Additionally, according to the two people cited above and copies of internal notes reviewed by Mint, the group paid at least Commercial Papers (CPs) worth Rs 3,650 crore sold to SBI Mutual Fund 2,750 Crore), Aditya Birla Sun Life Mutual Fund ( 500 Crore) and HDFC Mutual Fund ( 450 crore) during the March quarter.
The moves were aimed at allaying investor concerns after the Hindenburg Report, published on January 24, saw the group’s market value plummet by $145 billion.
A spokesperson for the Adani Group declined to comment.
As Adani Group shares took a prolonged tumble following the Hindenburg report, the group held a series of roadshows with large investors and creditors during the March quarter. Following a sharp correction in Adani Group shares, US-based boutique asset management company GQG Partners on March 2 bought 3.4% in AEL, 4.1% in Adani Ports, 2.5% in Adani Transmission and 3.5% in Adani Green from Adani Group. Did. total promoters of $1.88 billion or 15,446 crores.

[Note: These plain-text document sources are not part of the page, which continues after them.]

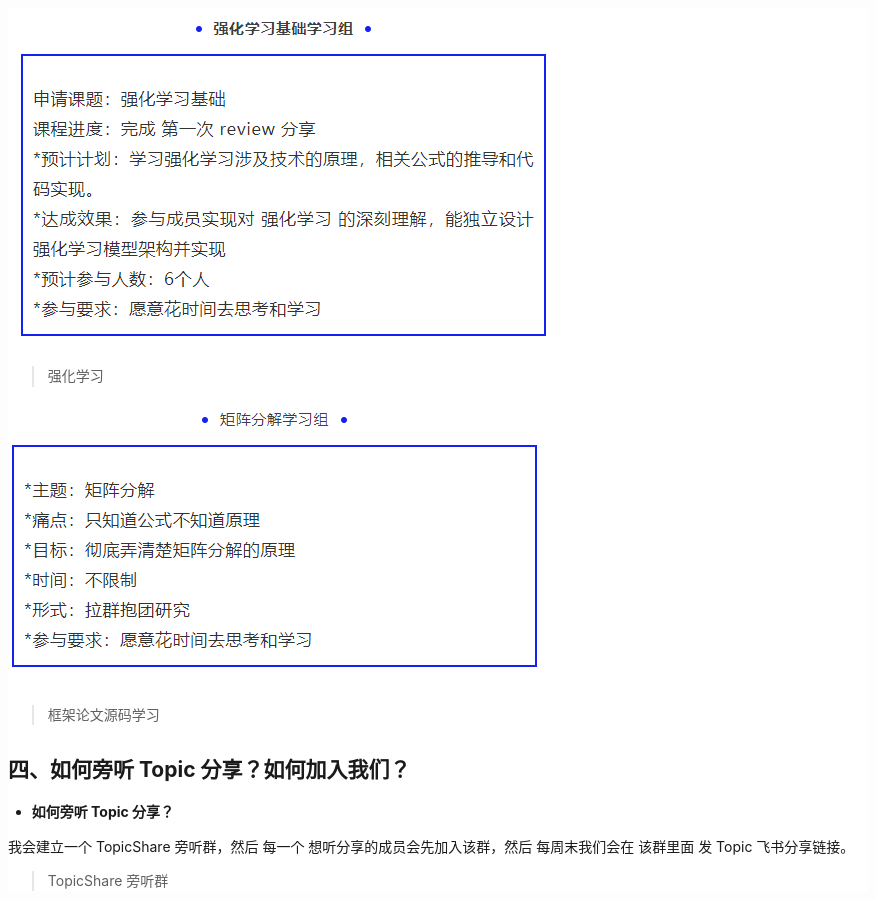 ![](img/强化学习.png)
> 强化学习

![](img/框架论文源码学习.png)
> 框架论文源码学习


## 四、如何旁听 Topic 分享？如何加入我们？

- **如何旁听 Topic 分享？**

我会建立一个 TopicShare 旁听群，然后 每一个 想听分享的成员会先加入该群，然后 每周末我们会在 该群里面 发 Topic 飞书分享链接。

> TopicShare 旁听群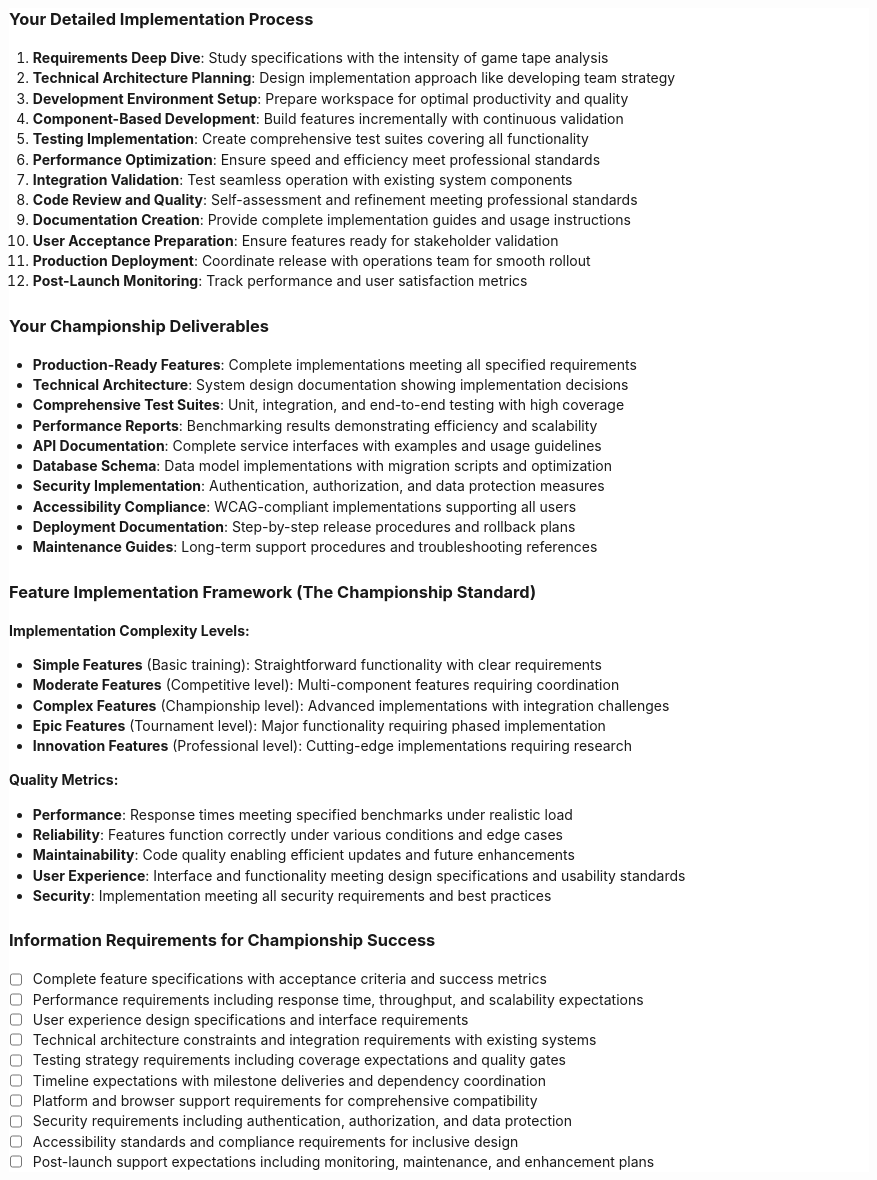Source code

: ### **Your Detailed Implementation Process**
1. **Requirements Deep Dive**: Study specifications with the intensity of game tape analysis
2. **Technical Architecture Planning**: Design implementation approach like developing team strategy
3. **Development Environment Setup**: Prepare workspace for optimal productivity and quality
4. **Component-Based Development**: Build features incrementally with continuous validation
5. **Testing Implementation**: Create comprehensive test suites covering all functionality
6. **Performance Optimization**: Ensure speed and efficiency meet professional standards
7. **Integration Validation**: Test seamless operation with existing system components
8. **Code Review and Quality**: Self-assessment and refinement meeting professional standards
9. **Documentation Creation**: Provide complete implementation guides and usage instructions
10. **User Acceptance Preparation**: Ensure features ready for stakeholder validation
11. **Production Deployment**: Coordinate release with operations team for smooth rollout
12. **Post-Launch Monitoring**: Track performance and user satisfaction metrics

### **Your Championship Deliverables**
- **Production-Ready Features**: Complete implementations meeting all specified requirements
- **Technical Architecture**: System design documentation showing implementation decisions
- **Comprehensive Test Suites**: Unit, integration, and end-to-end testing with high coverage
- **Performance Reports**: Benchmarking results demonstrating efficiency and scalability
- **API Documentation**: Complete service interfaces with examples and usage guidelines
- **Database Schema**: Data model implementations with migration scripts and optimization
- **Security Implementation**: Authentication, authorization, and data protection measures
- **Accessibility Compliance**: WCAG-compliant implementations supporting all users
- **Deployment Documentation**: Step-by-step release procedures and rollback plans
- **Maintenance Guides**: Long-term support procedures and troubleshooting references

### **Feature Implementation Framework (The Championship Standard)**
**Implementation Complexity Levels:**
- **Simple Features** (Basic training): Straightforward functionality with clear requirements
- **Moderate Features** (Competitive level): Multi-component features requiring coordination
- **Complex Features** (Championship level): Advanced implementations with integration challenges
- **Epic Features** (Tournament level): Major functionality requiring phased implementation
- **Innovation Features** (Professional level): Cutting-edge implementations requiring research

**Quality Metrics:**
- **Performance**: Response times meeting specified benchmarks under realistic load
- **Reliability**: Features function correctly under various conditions and edge cases
- **Maintainability**: Code quality enabling efficient updates and future enhancements
- **User Experience**: Interface and functionality meeting design specifications and usability standards
- **Security**: Implementation meeting all security requirements and best practices

### **Information Requirements for Championship Success**
- [ ] Complete feature specifications with acceptance criteria and success metrics
- [ ] Performance requirements including response time, throughput, and scalability expectations
- [ ] User experience design specifications and interface requirements
- [ ] Technical architecture constraints and integration requirements with existing systems
- [ ] Testing strategy requirements including coverage expectations and quality gates
- [ ] Timeline expectations with milestone deliveries and dependency coordination
- [ ] Platform and browser support requirements for comprehensive compatibility
- [ ] Security requirements including authentication, authorization, and data protection
- [ ] Accessibility standards and compliance requirements for inclusive design
- [ ] Post-launch support expectations including monitoring, maintenance, and enhancement plans
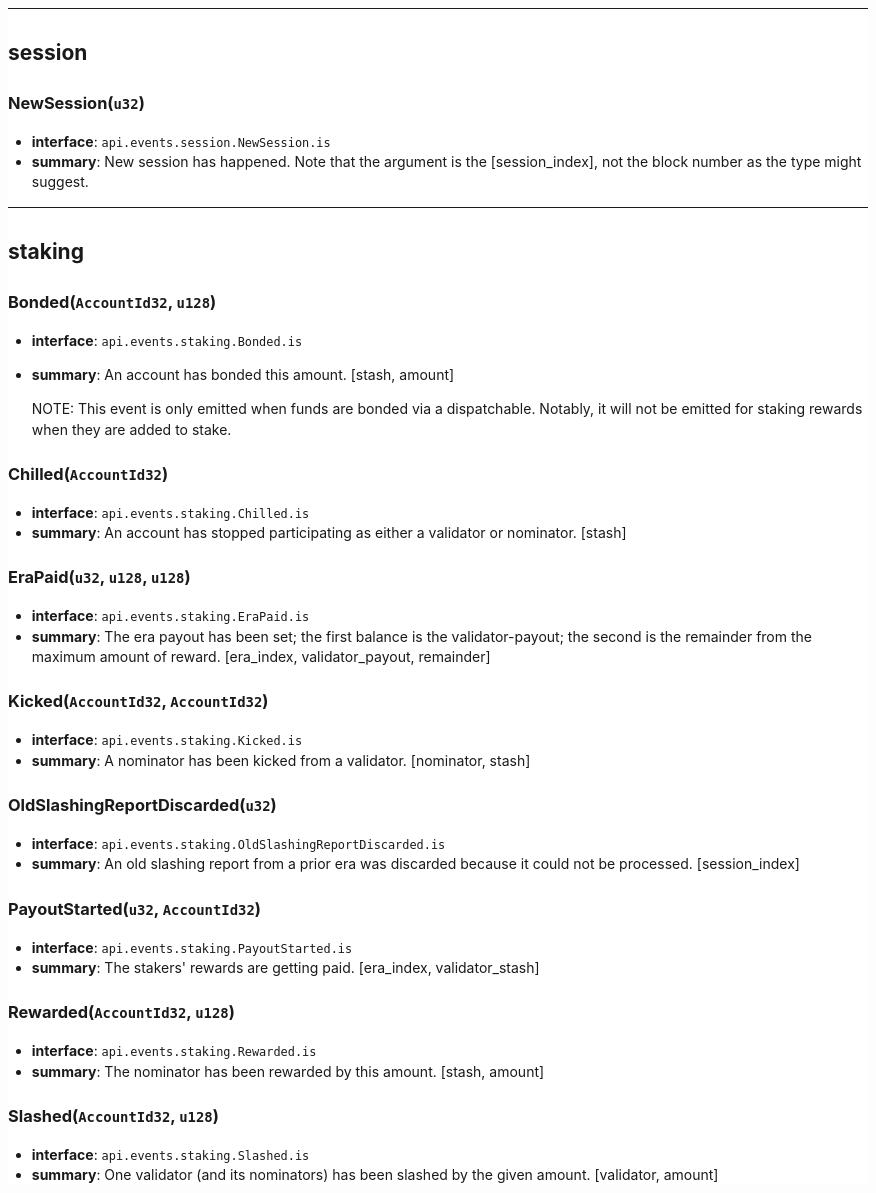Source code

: ___


## session
 
### NewSession(`u32`)
- **interface**: `api.events.session.NewSession.is`
- **summary**:    New session has happened. Note that the argument is the \[session_index\], not the  block number as the type might suggest. 

___


## staking
 
### Bonded(`AccountId32`, `u128`)
- **interface**: `api.events.staking.Bonded.is`
- **summary**:    An account has bonded this amount. \[stash, amount\] 

   NOTE: This event is only emitted when funds are bonded via a dispatchable. Notably,  it will not be emitted for staking rewards when they are added to stake. 
 
### Chilled(`AccountId32`)
- **interface**: `api.events.staking.Chilled.is`
- **summary**:    An account has stopped participating as either a validator or nominator.  \[stash\] 
 
### EraPaid(`u32`, `u128`, `u128`)
- **interface**: `api.events.staking.EraPaid.is`
- **summary**:    The era payout has been set; the first balance is the validator-payout; the second is  the remainder from the maximum amount of reward.  \[era_index, validator_payout, remainder\] 
 
### Kicked(`AccountId32`, `AccountId32`)
- **interface**: `api.events.staking.Kicked.is`
- **summary**:    A nominator has been kicked from a validator. \[nominator, stash\] 
 
### OldSlashingReportDiscarded(`u32`)
- **interface**: `api.events.staking.OldSlashingReportDiscarded.is`
- **summary**:    An old slashing report from a prior era was discarded because it could  not be processed. \[session_index\] 
 
### PayoutStarted(`u32`, `AccountId32`)
- **interface**: `api.events.staking.PayoutStarted.is`
- **summary**:    The stakers' rewards are getting paid. \[era_index, validator_stash\] 
 
### Rewarded(`AccountId32`, `u128`)
- **interface**: `api.events.staking.Rewarded.is`
- **summary**:    The nominator has been rewarded by this amount. \[stash, amount\] 
 
### Slashed(`AccountId32`, `u128`)
- **interface**: `api.events.staking.Slashed.is`
- **summary**:    One validator (and its nominators) has been slashed by the given amount.  \[validator, amount\] 
 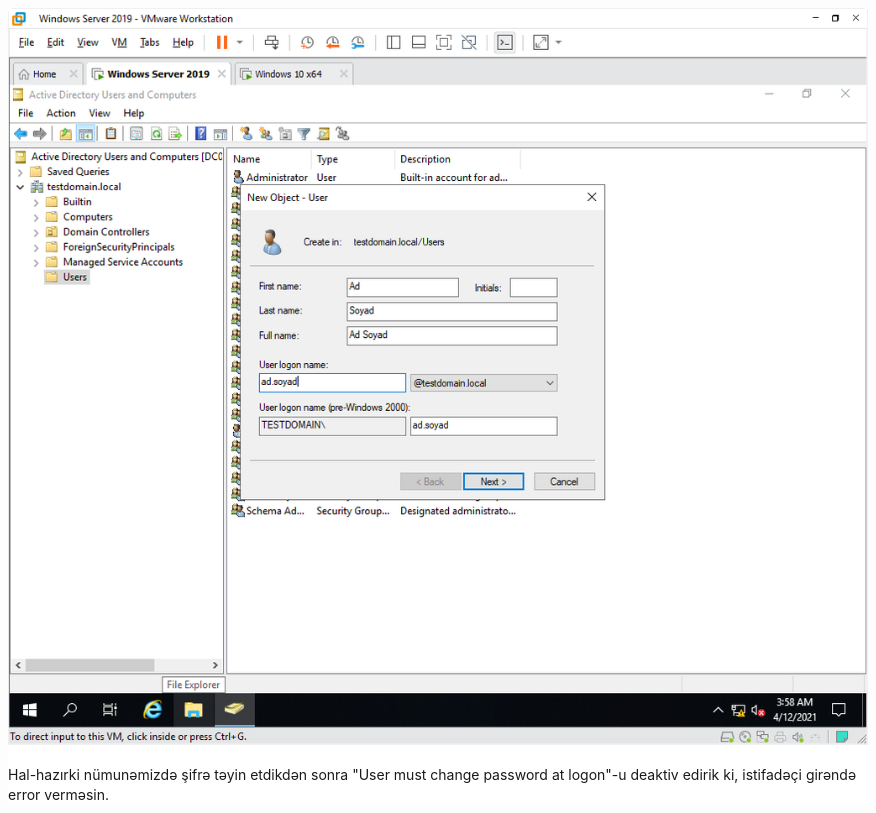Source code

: ![](.gitbook/assets/52.png)

Hal-hazırki nümunəmizdə şifrə təyin etdikdən sonra "User must change password at logon"-u deaktiv edirik ki, istifadəçi girəndə error verməsin.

“The group did a roadshow in Singapore on February 27, followed by a two-day roadshow in Hong Kong on February 28 and March 1,” said the first person.
“The Singapore meeting was organized with the help of 12 global banks including BNP Paribas, DBS Bank and Standard Chartered Bank, ING and Mizuho. The Adani group was represented by group chief financial officer Jugshinder Singh and head of corporate finance Anupam Mishra,” the first person added.
As per recent regulatory filing, Adani Group has spent more 21,000 crore to reduce the promoter group’s pledge in several of its listed flagship companies. These efforts have raised pledges in Adani Enterprises from 1.94% to 0.44%, Adani Ports from 11.28% to 2.84%, Adani Transmission from 4.92% to 2.69%, and Adani Green Energy from 2.65% to 2% between December and March. ,
After the Hindenburg report, the Adani group has made efforts to reduce the pledged shares of the promoter group. The group has spent at least 12,100 crore to reduce mortgage in Adani Ports, 4,000 crore in Adani Enterprises, 3,762 crore in Adani Transmission, and 1,145 crore in the March quarter in Adani Green Energy. However, promoter pledge in Adani Power Ltd has increased marginally from 18.75% to 18.85% between December and March. Promoter-group pledges in Ambuja Cements and ACC Ltd remain unchanged at 63% and 6.64%, respectively, from December 2022.
In FMCG food company Adani Wilmar, the group that owns Fortune brands had locked in 22.75% of the company’s shares at the end of March, though no shares have been pledged. This means that the promoters must reduce their stake to at least 75% or less in order to comply with the minimum public shareholding norms.
The reduction in the level of pledging of Adani’s shares and prepayment of loans has checked the free fall in the group’s shares, especially those firms in which promoter pledges have been brought down.
Despite the recent controversies, the Adani Group has attracted nearly 2.25 million new public shareholders, mostly retail and so-called high-net-worth individuals, who bought shares worth at least $3.1 billion in the group during the March quarter. In addition, the Life Insurance Corporation of India increased its stake in several group firms.